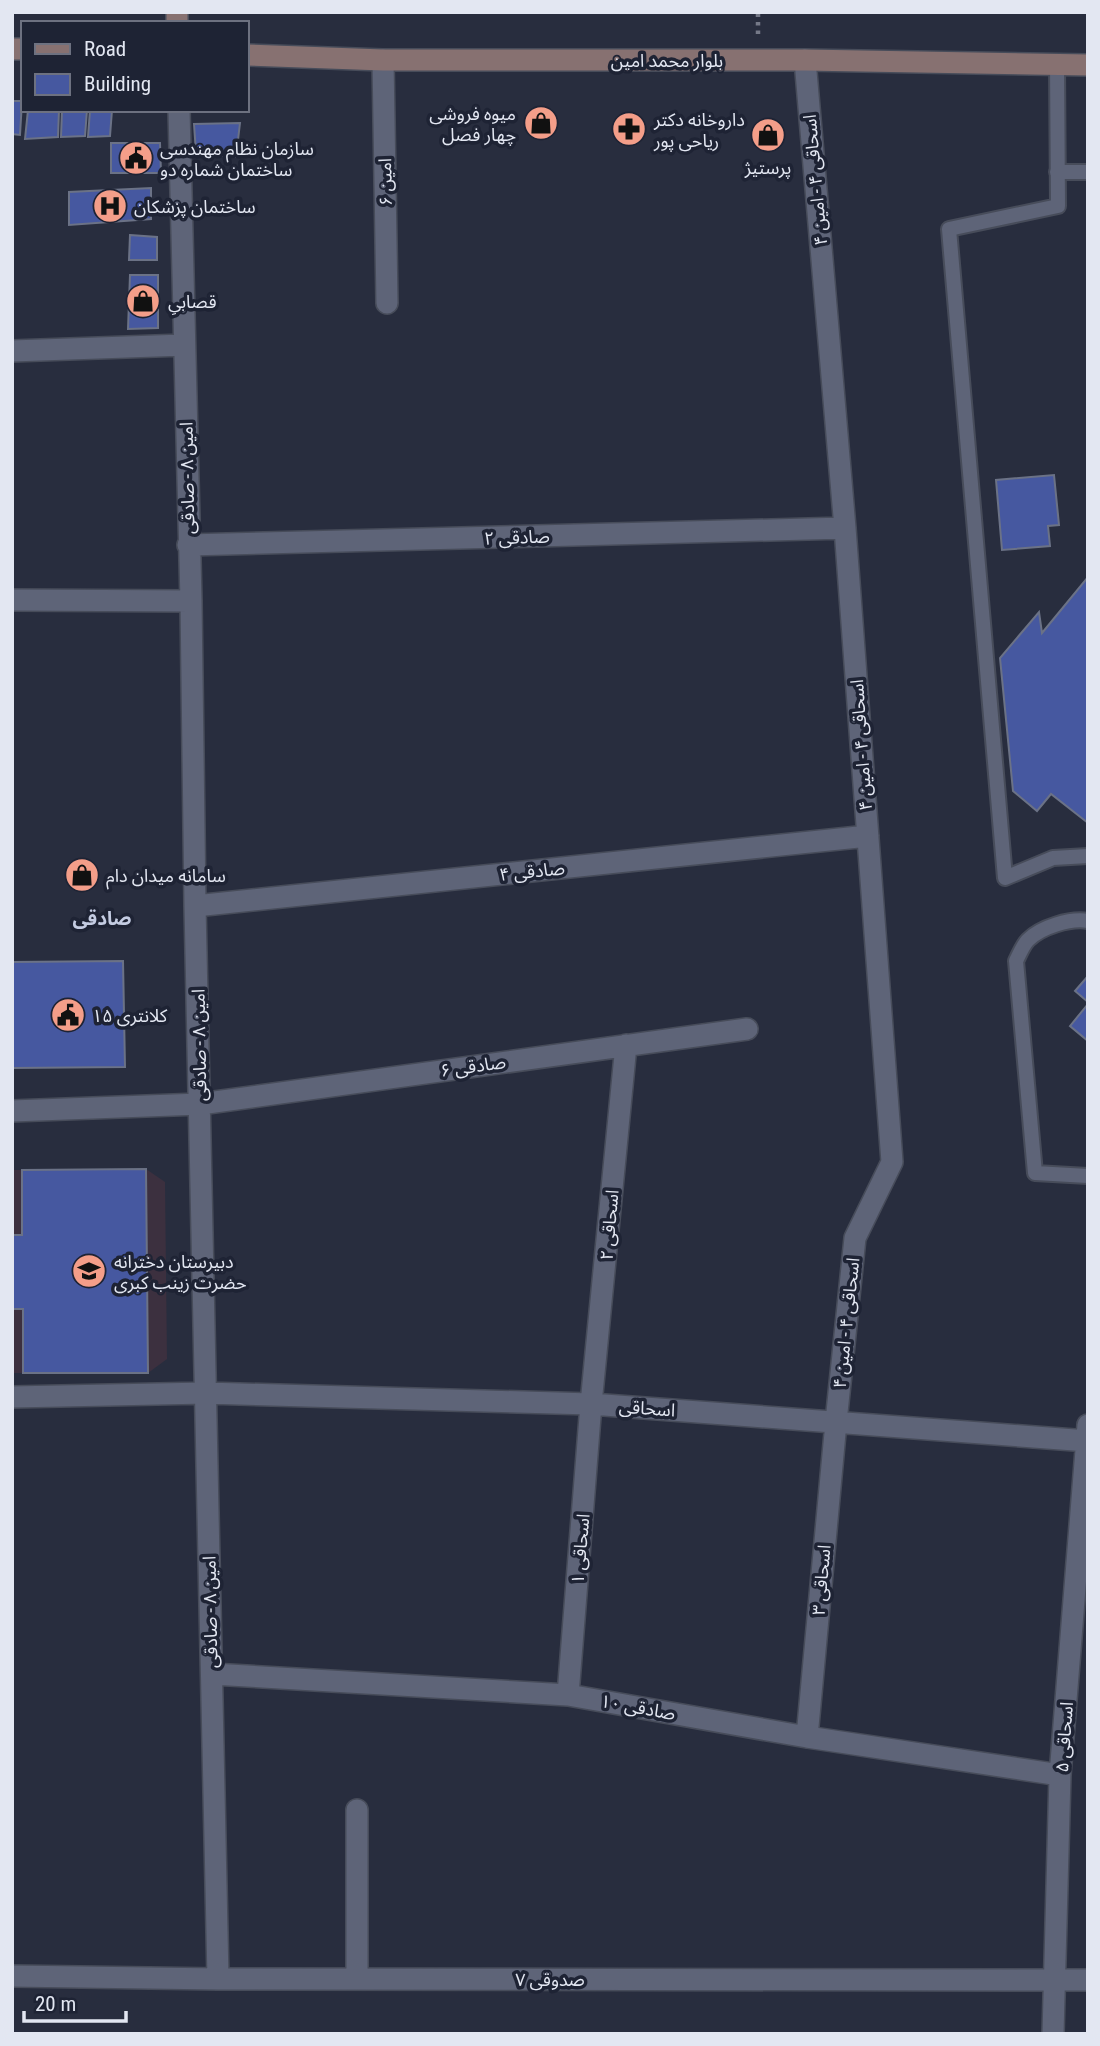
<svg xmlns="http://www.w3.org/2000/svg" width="1100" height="2046" viewBox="0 0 1100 2046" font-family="'Roboto Condensed','Noto Sans Arabic',sans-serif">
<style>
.education{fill:#3c303f}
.building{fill:#4658a0;stroke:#6b7286;stroke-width:2}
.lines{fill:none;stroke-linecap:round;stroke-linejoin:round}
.lane-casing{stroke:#474c5a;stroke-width:18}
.street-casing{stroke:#474c5a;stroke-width:24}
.secondary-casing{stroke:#474c5a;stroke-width:24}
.path{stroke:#757988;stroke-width:4.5;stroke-dasharray:3.5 5;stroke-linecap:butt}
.lane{stroke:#5e6478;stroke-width:14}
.street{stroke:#5e6478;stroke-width:21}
.secondary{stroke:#877171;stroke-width:21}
.labels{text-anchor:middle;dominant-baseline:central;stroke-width:7;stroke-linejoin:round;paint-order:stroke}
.street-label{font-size:18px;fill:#e3e7f2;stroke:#1e2334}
.poi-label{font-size:18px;fill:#e3e7f2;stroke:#1e2334;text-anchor:start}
.neighbourhood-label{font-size:19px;font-weight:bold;fill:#c4cce2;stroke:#1e2334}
</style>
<rect width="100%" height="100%" fill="#282d3e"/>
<path class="education" d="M 146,1169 L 165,1182 L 167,1359 L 148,1373 L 12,1373 L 12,1170 Z"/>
<path class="building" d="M 12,101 L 22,101 L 20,135 L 12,134 Z
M 28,110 L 59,110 L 58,137 L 25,139 Z
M 62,110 L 87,110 L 85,136 L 61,137 Z
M 90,110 L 112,110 L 110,136 L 88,137 Z
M 240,123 L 236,157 L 196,153 L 194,124 Z
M 111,143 L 160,143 L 161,173 L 111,173 Z
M 151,188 L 151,219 L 69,225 L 69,192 Z
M 130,235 L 157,237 L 157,260 L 129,260 Z
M 130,275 L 158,275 L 158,328 L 128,329 Z
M 1054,475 L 1059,525 L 1048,526 L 1050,546 L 1002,550 L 996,480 Z
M 1088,577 L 1088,823 L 1051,794 L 1037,811 L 1013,791 L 1000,658 L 1039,612 L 1042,633 Z
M 123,961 L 125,1067 L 12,1068 L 12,962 Z
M 1088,976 L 1088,1002 L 1075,991 Z
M 1088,1004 L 1088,1041 L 1070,1026 Z
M 146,1169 L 148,1373 L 23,1373 L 23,1309 L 12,1309 L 12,1235 L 22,1235 L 22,1170 Z"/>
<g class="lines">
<g class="lane-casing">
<path id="lane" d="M 1057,64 L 1058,206 L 949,229 L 1005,878 L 1053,858 L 1088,856
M 1057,172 L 1088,172
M 1088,921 C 1070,918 1041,927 1028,940 C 1023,945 1019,955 1016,961 L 1035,1173 L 1088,1176"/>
</g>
<g class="street-casing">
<path id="street" d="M 383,60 L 387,303
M 805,60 L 845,528 L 892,1162 L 855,1238 L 836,1422 L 807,1737
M 179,110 L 191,601 L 195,906 L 218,1979
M 12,351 L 184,345
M 188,545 L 845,528
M 12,600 L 191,601
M 195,906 L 868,836
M 12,1111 L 200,1104 L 747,1029
M 12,1397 L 206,1393 L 591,1404 L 1088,1441
M 212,1674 L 568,1695 L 807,1737 L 1060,1775
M 568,1695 L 591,1404 L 626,1045
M 12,1976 L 218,1979 L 1088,1980
M 357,1978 L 357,1810
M 1053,2034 L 1060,1775 L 1088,1425"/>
</g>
<g class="secondary-casing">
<path id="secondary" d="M 177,12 L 177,23
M 12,49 L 23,49
M 247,55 L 383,60 L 805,60 L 1088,65"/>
</g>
<path class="path" d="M 758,34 L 758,12"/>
<use href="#lane" class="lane"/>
<use href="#street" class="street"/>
<use href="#secondary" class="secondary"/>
</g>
<defs>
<g id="shop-disc" transform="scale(1.75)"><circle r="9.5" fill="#f49e89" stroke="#1e2334"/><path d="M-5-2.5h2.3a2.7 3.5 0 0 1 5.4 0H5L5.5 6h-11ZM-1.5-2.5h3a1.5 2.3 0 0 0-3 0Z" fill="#111"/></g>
<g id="pharmacy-disc" transform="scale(1.75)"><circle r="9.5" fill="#f49e89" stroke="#1e2334"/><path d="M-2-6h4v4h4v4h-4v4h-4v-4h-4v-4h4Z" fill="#111"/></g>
<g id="civic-disc" transform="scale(1.75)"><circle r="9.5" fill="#f49e89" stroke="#1e2334"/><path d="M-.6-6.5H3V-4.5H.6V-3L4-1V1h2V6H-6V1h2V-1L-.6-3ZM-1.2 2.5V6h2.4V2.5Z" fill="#111"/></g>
<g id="hospital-disc" transform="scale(1.75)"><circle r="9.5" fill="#f49e89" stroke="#1e2334"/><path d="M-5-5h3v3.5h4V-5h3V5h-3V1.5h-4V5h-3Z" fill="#111"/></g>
<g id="school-disc" transform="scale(1.75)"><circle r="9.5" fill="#f49e89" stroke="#1e2334"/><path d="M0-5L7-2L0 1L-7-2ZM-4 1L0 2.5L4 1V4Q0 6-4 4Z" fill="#111"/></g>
</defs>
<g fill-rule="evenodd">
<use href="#shop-disc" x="541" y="123"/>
<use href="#pharmacy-disc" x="629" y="129"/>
<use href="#shop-disc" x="768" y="135"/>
<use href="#civic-disc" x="136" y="158"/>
<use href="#hospital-disc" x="110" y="206"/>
<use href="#shop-disc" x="143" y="301"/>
<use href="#shop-disc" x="82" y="875"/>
<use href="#civic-disc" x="68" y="1015"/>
<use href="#school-disc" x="89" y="1271"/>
</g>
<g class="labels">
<g class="street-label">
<text x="667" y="60">بلوار محمد امین</text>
<text transform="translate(815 180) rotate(-95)">اسحاقی ۴ - امین ۴</text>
<text transform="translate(385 182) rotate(-91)">امین ۶</text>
<text transform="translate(187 478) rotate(-91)">امین ۸ - صادقی</text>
<text transform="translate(517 537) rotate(-2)">صادقی ۲</text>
<text transform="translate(861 745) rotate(-94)">اسحاقی ۴ - امین ۴</text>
<text transform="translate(532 871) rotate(-6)">صادقی ۴</text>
<text transform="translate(199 1045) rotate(-91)">امین ۸ - صادقی</text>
<text transform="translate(473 1066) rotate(-8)">صادقی ۶</text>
<text transform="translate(609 1225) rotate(-85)">اسحاقی ۲</text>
<text transform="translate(846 1323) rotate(-84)">اسحاقی ۴ - امین ۴</text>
<text transform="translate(647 1408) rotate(4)">اسحاقی</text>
<text transform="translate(580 1549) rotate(-85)">اسحاقی ۱</text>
<text transform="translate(821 1580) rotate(-85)">اسحاقی ۳</text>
<text transform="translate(210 1612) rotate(-91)">امین ۸ - صادقی</text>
<text transform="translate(638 1707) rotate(10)">صادقی ۱۰</text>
<text transform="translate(1064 1737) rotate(-86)">اسحاقی ۵</text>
<text x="550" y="1979">صدوقی ۷</text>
</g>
<g class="poi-label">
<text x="516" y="113" text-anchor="end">میوه فروشی<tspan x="516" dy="21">چهار فصل</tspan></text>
<text x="654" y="119">داروخانه دکتر<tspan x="654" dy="21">ریاحی پور</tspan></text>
<text x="160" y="148">سازمان نظام مهندسی<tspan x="160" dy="21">ساختمان شماره دو</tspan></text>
<text x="768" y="167" text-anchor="middle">پرستیژ</text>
<text x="134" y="206">ساختمان پزشکان</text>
<text x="168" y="301">قصابیِ</text>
<text x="106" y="875">سامانه میدان دام</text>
<text x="92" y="1015">کلانتری ۱۵</text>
<text x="114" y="1261">دبیرستان دخترانه<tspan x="114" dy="21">حضرت زینب کبری</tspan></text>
</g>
<g class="neighbourhood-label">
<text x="102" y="918">صادقی</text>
</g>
</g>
<rect width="1100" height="2046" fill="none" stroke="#e3e7f2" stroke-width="28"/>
<rect x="21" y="21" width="228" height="91" fill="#1e2334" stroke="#6d7180" stroke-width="2"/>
<rect x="35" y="44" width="35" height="10" fill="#877171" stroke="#6d7180" stroke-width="2"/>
<text x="84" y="56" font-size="21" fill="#e3e7f2">Road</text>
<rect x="35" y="74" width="35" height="21" fill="#4658a0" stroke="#6d7180" stroke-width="2"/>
<text x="84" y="91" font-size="21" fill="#e3e7f2">Building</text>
<path d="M24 2011v10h102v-10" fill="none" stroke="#e3e7f2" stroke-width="3.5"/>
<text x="35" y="2011" font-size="21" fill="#e3e7f2" stroke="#1e2334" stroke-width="5" paint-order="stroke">20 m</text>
</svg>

TASK DETAILS
Find the word "linecap" in the entries, and copy every line it shows up in.

OUTPUT FOR THIS EXERCISE
.lines{fill:none;stroke-linecap:round;stroke-linejoin:round}
.path{stroke:#757988;stroke-width:4.5;stroke-dasharray:3.5 5;stroke-linecap:butt}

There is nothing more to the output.